Apple today set June 5-9 as the dates for its 2017 annual developers conference, but said it would move the confab to San Jose, Calif. after 13 years in San Francisco.
The announcement was weeks earlier than usual; Apple has typically trumpeted the upcoming Worldwide Developers Conference (WWDC) much closer to the event. Last year, for instance, it waited until mid-April before revealing WWDC's dates.
WWDC, particularly its opening keynote, has been one of Apple's annual milestones for industry analysts and the media because the Cupertino, Calif. company uses it to preview the next edition of iOS, its most important operating system, as well as tout changes in the upgrades to macOS, watchOS and tvOS.

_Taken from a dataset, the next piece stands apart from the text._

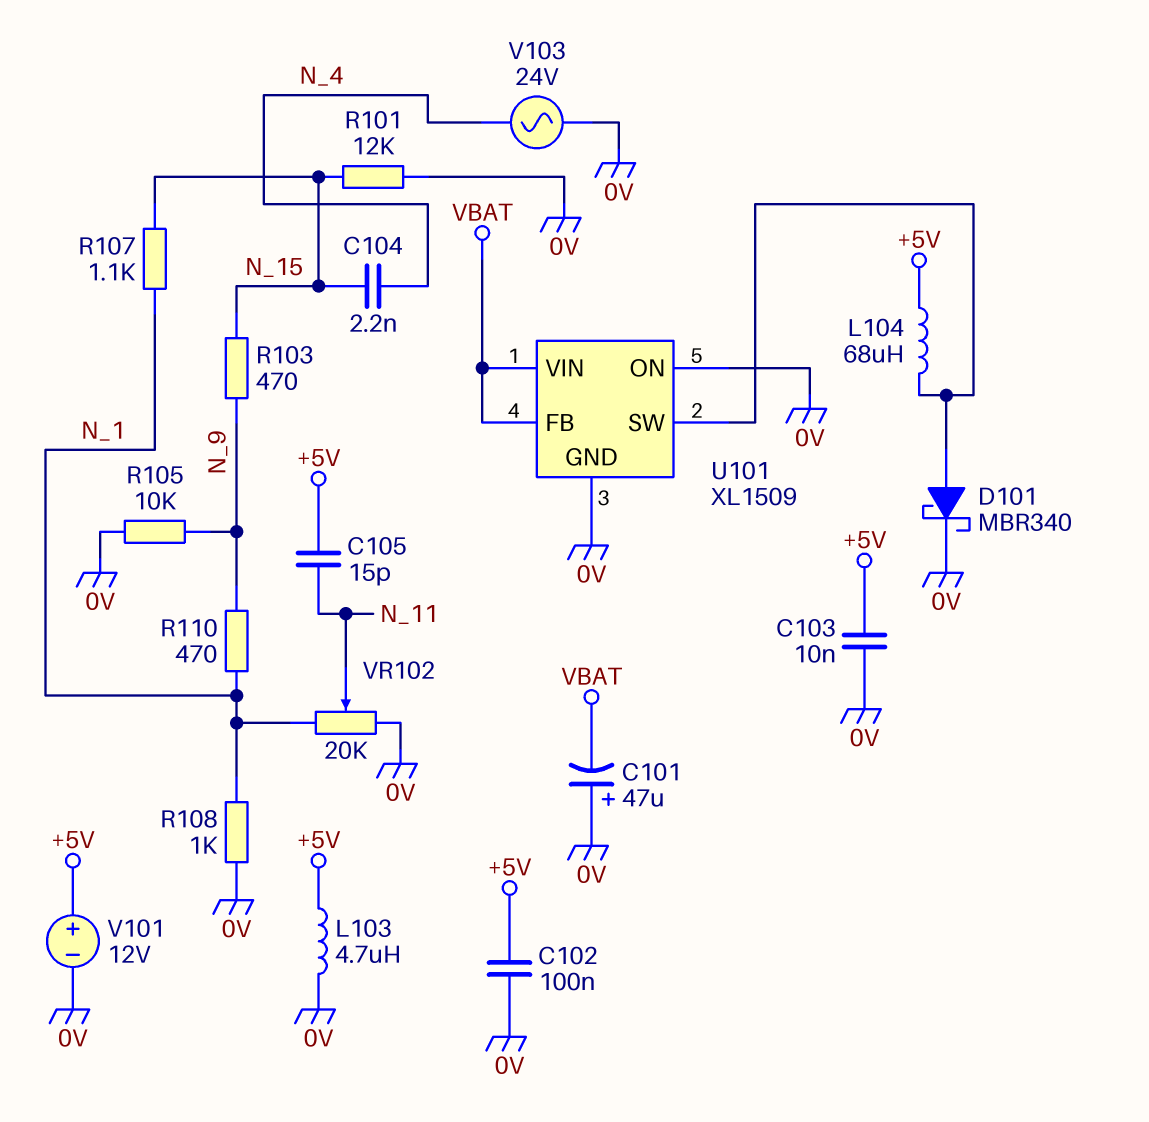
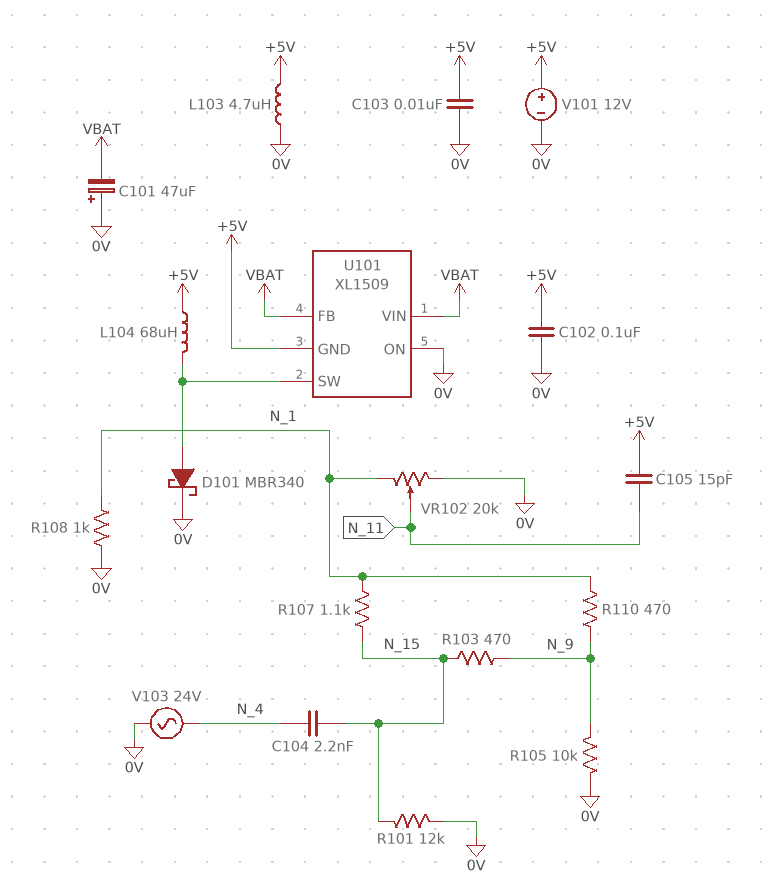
U101 pin GND: 0V -> +5V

This year's WWDC will open Monday, June 5, with a keynote led by CEO Tim Cook and backed by a supporting cast that will almost certainly include senior executives Craig Federighi, who runs the company's software engineering groups, and Philip Schiller, Apple's lead marketer.
That keynote will begin at 10 a.m. PT (1 p.m. ET), and Apple will undoubtedly live-stream the hours-long event to the public as it has in the past.
If Apple sticks with its habit, the company will also release beta code for its various OSes to developers at the conference, then launch the upgrades in the fall.
The last six years Apple has handed developers an iOS SDK (software development kit) at June's WWDC, then unveiled new iPhones in September (2012-2016) or October (2011). Apple launched the current macOS -- Sierra -- in September 2016, and shipped its predecessor, OS X El Capitan, the same month in 2015.
WWDC's move to San Jose's McEnery Convention Center ended a 13-year run at San Francisco's Moscone Center, and a return to the former city: The last venue prior to Moscone was San Jose, which hosted the then-smaller conference from 1988 until 2002.
In a press release, Apple hinted at a reason for shifting to San Jose, saying the new locale was "located just minutes from Apple's new headquarters." That new campus, which is still under construction -- its planning was among the last things that co-founder and former CEO Steve Jobs personally oversaw before his death in 2011 -- is considerably closer to San Jose than to San Francisco.
Tickets for WWDC will go on sale March 27 at 10 a.m. PT (1 p.m. ET), and as in past years, will be allocated after a random drawing. In 2014, the lottery replaced the first-come-first-served practice, which had irked developers who missed the window of opportunity when tickets sold out in minutes.
Those tickets have again been priced at $1,599.